Mas nem para o objetivo de compensar os efeitos da poluição o ISP é um imposto apropriado. O principal dano no ambiente da utilização do automóvel é a poluição local, nomeadamente os potenciais danos na saúde da poluição do ar e da poluição sonora (a questão da poluição atmosférica está coberta pela taxa de carbono que é uma ínfima parte do imposto total). É justo que quem causa estes danos aos outros, pague por eles, mas o ISP é uma péssima forma de o fazer.

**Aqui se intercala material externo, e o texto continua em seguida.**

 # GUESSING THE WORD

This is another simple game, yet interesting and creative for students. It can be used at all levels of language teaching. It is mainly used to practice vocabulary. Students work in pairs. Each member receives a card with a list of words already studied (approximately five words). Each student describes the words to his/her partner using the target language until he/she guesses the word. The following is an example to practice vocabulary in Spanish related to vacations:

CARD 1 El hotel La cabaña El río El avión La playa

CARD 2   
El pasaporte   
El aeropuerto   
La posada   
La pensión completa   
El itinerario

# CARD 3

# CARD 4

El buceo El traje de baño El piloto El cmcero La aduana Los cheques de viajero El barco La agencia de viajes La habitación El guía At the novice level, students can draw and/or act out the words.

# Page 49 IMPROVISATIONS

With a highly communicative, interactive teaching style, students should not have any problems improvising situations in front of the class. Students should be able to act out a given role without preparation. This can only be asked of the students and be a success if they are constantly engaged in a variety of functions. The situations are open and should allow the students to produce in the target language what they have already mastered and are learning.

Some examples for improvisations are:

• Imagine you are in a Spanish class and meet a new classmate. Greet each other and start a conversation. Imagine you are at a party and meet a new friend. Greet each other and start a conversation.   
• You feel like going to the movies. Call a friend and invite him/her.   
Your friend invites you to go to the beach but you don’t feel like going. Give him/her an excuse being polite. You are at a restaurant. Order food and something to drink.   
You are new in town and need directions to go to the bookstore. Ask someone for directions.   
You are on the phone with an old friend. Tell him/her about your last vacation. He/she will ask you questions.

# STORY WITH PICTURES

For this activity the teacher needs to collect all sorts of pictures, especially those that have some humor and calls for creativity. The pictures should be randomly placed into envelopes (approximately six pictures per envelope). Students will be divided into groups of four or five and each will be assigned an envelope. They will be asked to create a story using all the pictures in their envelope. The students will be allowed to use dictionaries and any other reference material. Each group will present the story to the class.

O ISP é um imposto cego que recai sobre todo o combustível, seja ele usado nas grandes cidades ou em zonas pouco densas. A poluição dos automóveis tem efeitos substancialmente diferentes, dependendo onde o automóvel for usado. Quem faz 10 quilómetros no centro de uma grande cidade, frequentada por centenas de milhares de pessoas, incluindo crianças, causa muito mais dano do que quem faz 1000 quilómetros em autoestrada ou em zonas de baixa densidade populacional. No entanto, quem faz 1000 quilómetros em autoestrada paga 100 vezes mais ISP do que quem faz 10 quilómetros no centro de uma grande cidade.

A acrescer a isso, é também fora das grandes cidades que escasseiam alternativas de transporte. Fora das grandes cidades está-se a punir fiscalmente, usando o argumento ambiental, pessoas que simplesmente não têm alternativa ao uso do automóvel, pessoas para quem a alternativa a ir para o emprego de automóvel, é não ir para o emprego. O ISP é duplamente injusto: pune de igual forma utilizações de automóvel com custos ambientais substancialmente diferentes e atinge igualmente quem tem alternativas de transporte coletivo e quem não tem.

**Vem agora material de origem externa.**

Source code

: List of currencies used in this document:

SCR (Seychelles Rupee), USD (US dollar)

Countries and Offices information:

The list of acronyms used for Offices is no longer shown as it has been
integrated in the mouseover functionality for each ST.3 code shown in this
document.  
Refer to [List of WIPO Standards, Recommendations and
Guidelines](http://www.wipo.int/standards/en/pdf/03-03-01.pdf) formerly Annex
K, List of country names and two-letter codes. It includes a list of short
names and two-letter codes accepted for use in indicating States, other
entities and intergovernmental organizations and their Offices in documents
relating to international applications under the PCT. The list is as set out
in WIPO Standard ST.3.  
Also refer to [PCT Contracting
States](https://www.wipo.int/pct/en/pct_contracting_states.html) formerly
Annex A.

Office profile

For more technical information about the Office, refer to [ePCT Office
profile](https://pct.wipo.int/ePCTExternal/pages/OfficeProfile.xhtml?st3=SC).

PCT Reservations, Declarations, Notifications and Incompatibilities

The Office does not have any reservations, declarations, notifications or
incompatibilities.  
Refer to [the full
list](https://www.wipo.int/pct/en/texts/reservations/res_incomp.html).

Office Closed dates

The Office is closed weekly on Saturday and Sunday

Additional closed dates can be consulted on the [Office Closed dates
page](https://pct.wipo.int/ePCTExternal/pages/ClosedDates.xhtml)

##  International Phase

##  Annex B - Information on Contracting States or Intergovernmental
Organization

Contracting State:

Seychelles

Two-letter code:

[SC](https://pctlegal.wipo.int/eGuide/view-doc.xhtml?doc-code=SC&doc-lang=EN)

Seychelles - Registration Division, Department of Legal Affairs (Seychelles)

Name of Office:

Mas a hipocrisia de quem defende o ISP como imposto ambiental não se fica por aqui, porque normalmente apoiam também forças políticas que defendem o controlo dos transportes coletivos pelos sindicatos. O, ainda, maior partido ambientalista português (“Os Verdes”) coliga-se há anos com um partido que instrumentaliza as empresas de transportes públicos para atingir os seus objetivos políticos. Ao fazê-lo, torna-os tão pouco confiáveis que muitos, mesmo nas grandes cidades, não abdicam da segurança do transporte próprio.

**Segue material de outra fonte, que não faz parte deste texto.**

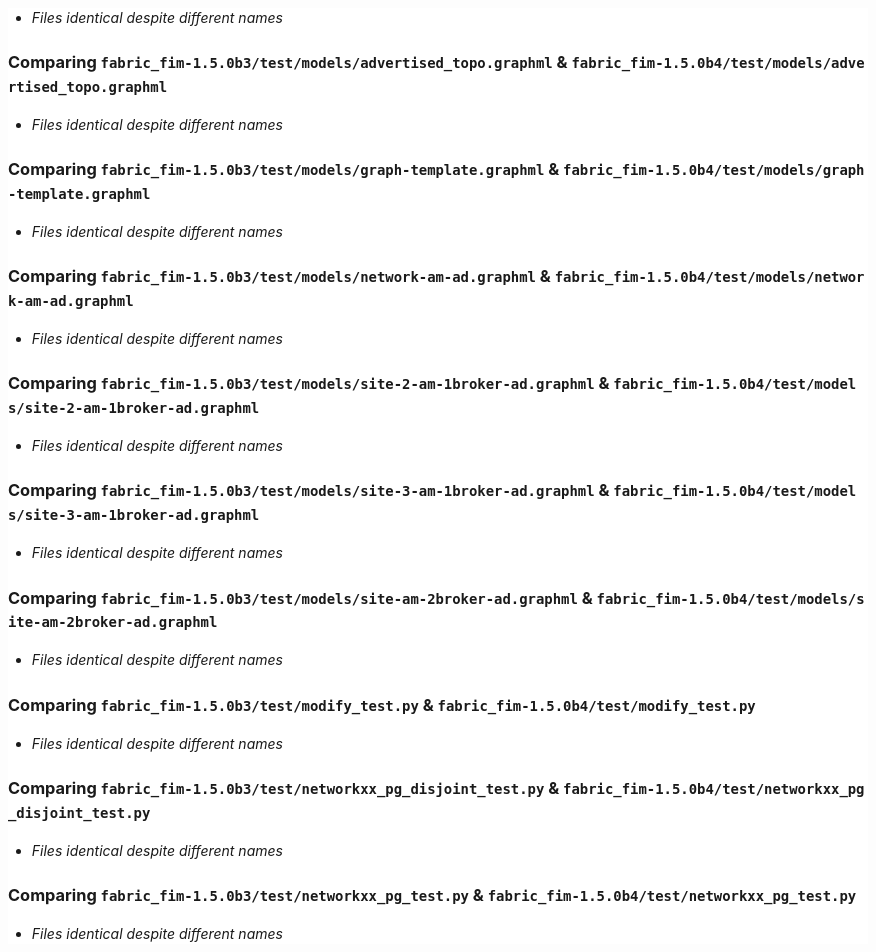  * *Files identical despite different names*

### Comparing `fabric_fim-1.5.0b3/test/models/advertised_topo.graphml` & `fabric_fim-1.5.0b4/test/models/advertised_topo.graphml`

 * *Files identical despite different names*

### Comparing `fabric_fim-1.5.0b3/test/models/graph-template.graphml` & `fabric_fim-1.5.0b4/test/models/graph-template.graphml`

 * *Files identical despite different names*

### Comparing `fabric_fim-1.5.0b3/test/models/network-am-ad.graphml` & `fabric_fim-1.5.0b4/test/models/network-am-ad.graphml`

 * *Files identical despite different names*

### Comparing `fabric_fim-1.5.0b3/test/models/site-2-am-1broker-ad.graphml` & `fabric_fim-1.5.0b4/test/models/site-2-am-1broker-ad.graphml`

 * *Files identical despite different names*

### Comparing `fabric_fim-1.5.0b3/test/models/site-3-am-1broker-ad.graphml` & `fabric_fim-1.5.0b4/test/models/site-3-am-1broker-ad.graphml`

 * *Files identical despite different names*

### Comparing `fabric_fim-1.5.0b3/test/models/site-am-2broker-ad.graphml` & `fabric_fim-1.5.0b4/test/models/site-am-2broker-ad.graphml`

 * *Files identical despite different names*

### Comparing `fabric_fim-1.5.0b3/test/modify_test.py` & `fabric_fim-1.5.0b4/test/modify_test.py`

 * *Files identical despite different names*

### Comparing `fabric_fim-1.5.0b3/test/networkxx_pg_disjoint_test.py` & `fabric_fim-1.5.0b4/test/networkxx_pg_disjoint_test.py`

 * *Files identical despite different names*

### Comparing `fabric_fim-1.5.0b3/test/networkxx_pg_test.py` & `fabric_fim-1.5.0b4/test/networkxx_pg_test.py`

 * *Files identical despite different names*
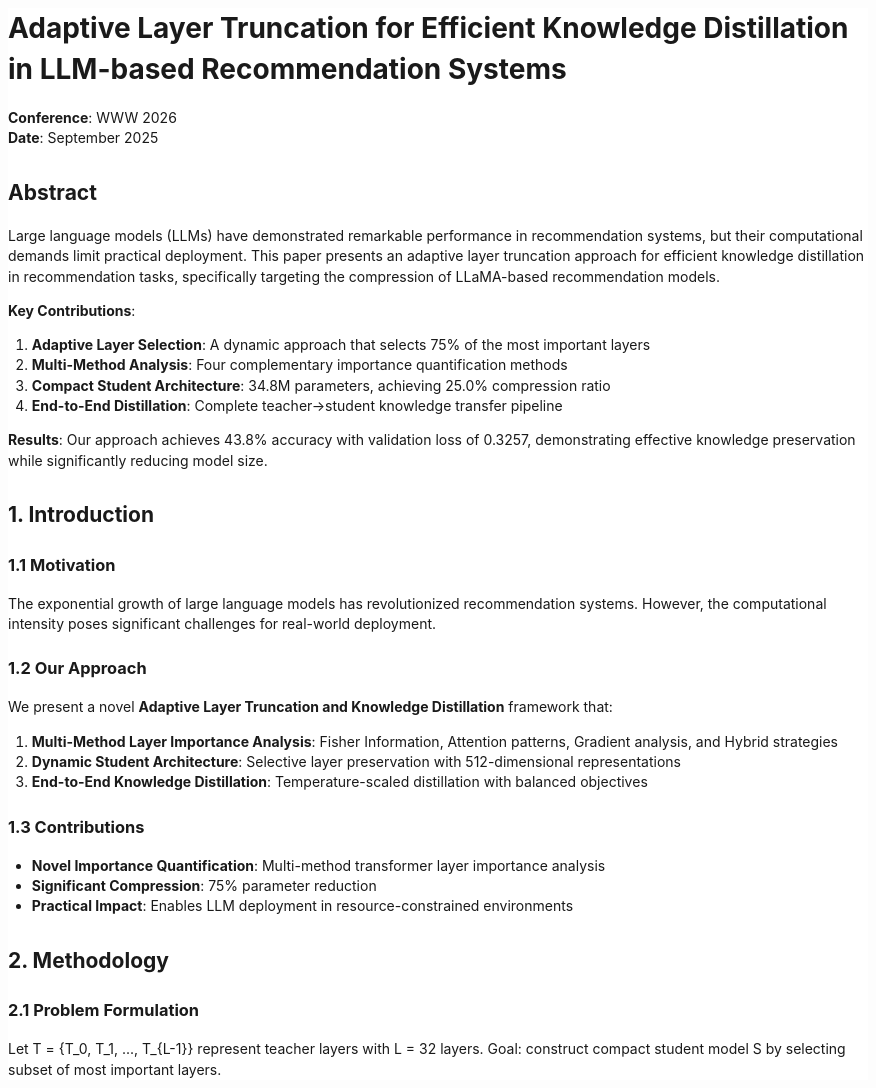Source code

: # Adaptive Layer Truncation for Efficient Knowledge Distillation in LLM-based Recommendation Systems

**Conference**: WWW 2026  
**Date**: September 2025

## Abstract

Large language models (LLMs) have demonstrated remarkable performance in recommendation systems, but their computational demands limit practical deployment. This paper presents an adaptive layer truncation approach for efficient knowledge distillation in recommendation tasks, specifically targeting the compression of LLaMA-based recommendation models.

**Key Contributions**:
1. **Adaptive Layer Selection**: A dynamic approach that selects 75% of the most important layers
2. **Multi-Method Analysis**: Four complementary importance quantification methods
3. **Compact Student Architecture**: 34.8M parameters, achieving 25.0% compression ratio
4. **End-to-End Distillation**: Complete teacher→student knowledge transfer pipeline

**Results**: Our approach achieves 43.8% accuracy with validation loss of 0.3257, demonstrating effective knowledge preservation while significantly reducing model size.

## 1. Introduction

### 1.1 Motivation

The exponential growth of large language models has revolutionized recommendation systems. However, the computational intensity poses significant challenges for real-world deployment.

### 1.2 Our Approach

We present a novel **Adaptive Layer Truncation and Knowledge Distillation** framework that:

1. **Multi-Method Layer Importance Analysis**: Fisher Information, Attention patterns, Gradient analysis, and Hybrid strategies
2. **Dynamic Student Architecture**: Selective layer preservation with 512-dimensional representations
3. **End-to-End Knowledge Distillation**: Temperature-scaled distillation with balanced objectives

### 1.3 Contributions

- **Novel Importance Quantification**: Multi-method transformer layer importance analysis
- **Significant Compression**: 75% parameter reduction
- **Practical Impact**: Enables LLM deployment in resource-constrained environments

## 2. Methodology

### 2.1 Problem Formulation

Let T = {T_0, T_1, ..., T_{L-1}} represent teacher layers with L = 32 layers. Goal: construct compact student model S by selecting subset of most important layers.
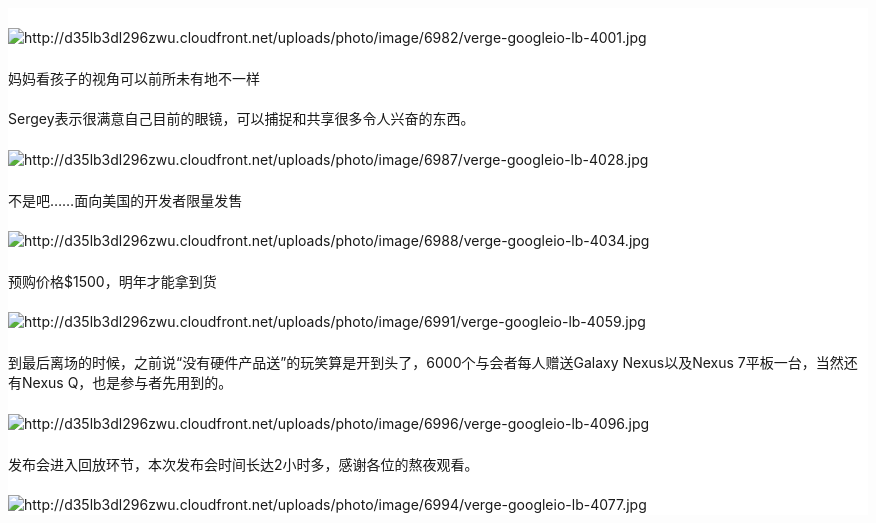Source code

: <br>
<img alt="http://d35lb3dl296zwu.cloudfront.net/uploads/photo/image/6982/verge-googleio-lb-4001.jpg" src="http://d35lb3dl296zwu.cloudfront.net/uploads/photo/image/6982/verge-googleio-lb-4001.jpg"><br>
<br>
妈妈看孩子的视角可以前所未有地不一样<br>
<br>
Sergey表示很满意自己目前的眼镜，可以捕捉和共享很多令人兴奋的东西。<br>
<br>
<img alt="http://d35lb3dl296zwu.cloudfront.net/uploads/photo/image/6987/verge-googleio-lb-4028.jpg" src="http://d35lb3dl296zwu.cloudfront.net/uploads/photo/image/6987/verge-googleio-lb-4028.jpg"><br>
<br>
不是吧……面向美国的开发者限量发售<br>
<br>
<img alt="http://d35lb3dl296zwu.cloudfront.net/uploads/photo/image/6988/verge-googleio-lb-4034.jpg" src="http://d35lb3dl296zwu.cloudfront.net/uploads/photo/image/6988/verge-googleio-lb-4034.jpg"><br>
<br>
预购价格$1500，明年才能拿到货<br>
<br>
<img alt="http://d35lb3dl296zwu.cloudfront.net/uploads/photo/image/6991/verge-googleio-lb-4059.jpg" src="http://d35lb3dl296zwu.cloudfront.net/uploads/photo/image/6991/verge-googleio-lb-4059.jpg"><br>
<br>
到最后离场的时候，之前说“没有硬件产品送”的玩笑算是开到头了，6000个与会者每人赠送Galaxy Nexus以及Nexus 7平板一台，当然还有Nexus Q，也是参与者先用到的。<br>
<br>
<img alt="http://d35lb3dl296zwu.cloudfront.net/uploads/photo/image/6996/verge-googleio-lb-4096.jpg" src="http://d35lb3dl296zwu.cloudfront.net/uploads/photo/image/6996/verge-googleio-lb-4096.jpg"><br>
<br>
发布会进入回放环节，本次发布会时间长达2小时多，感谢各位的熬夜观看。<br>
<br>
<img alt="http://d35lb3dl296zwu.cloudfront.net/uploads/photo/image/6994/verge-googleio-lb-4077.jpg" src="http://d35lb3dl296zwu.cloudfront.net/uploads/photo/image/6994/verge-googleio-lb-4077.jpg"></div></p></div>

As questões ambientais não são uma preocupação menor. Mas não nos deixemos enganar: não são essas questões que fazem com que os impostos sobre os combustíveis sejam tão elevados. A grande preocupação é alimentar o Orçamento do Estado.

Os consecutivos ministros das finanças já perceberam que a esmagadora maioria das pessoas que usa automóvel não tem qualquer alternativa. Perceberam que, por muito que aumentem o imposto sobre os combustíveis, as pessoas continuam a ter que ir trabalhar e levar os filhos à escola, e que o continuarão a fazer mesmo que os combustíveis custem o dobro. Num país com as características de Portugal, o imposto sobre os combustíveis é uma fonte de receitas fácil para alimentar um Estado cada vez mais gordo. Para o decisor político baseado em Lisboa, para além de conseguir aumentar a receita fiscal, ainda é acaba por ser bem-visto pelo seu círculo social para quem as preocupações ambientais justificariam um imposto sempre mais elevado, independentemente do ponto inicial.

Mas este abuso elitista e centralista um dia chegará ao fim. Em França esteve na origem do movimento dos coletes amarelos que eventualmente degenerou e acabou tomado por forças de extrema esquerda e direita. Em Portugal, o efeito no final do mês arrisca-se a criar a insatisfação que alimenta movimentos políticos mais radicais. Chegou a altura de os decisores políticos saírem fora da sua bolha centralista, acordarem para as necessidades do cidadão comum e repensarem a política fiscal de ambiente e mobilidade. Sob o risco de um dia já não terem qualquer controlo sobre ela.

Nota: Por opção própria, o autor não escreve segundo o novo acordo ortográfico.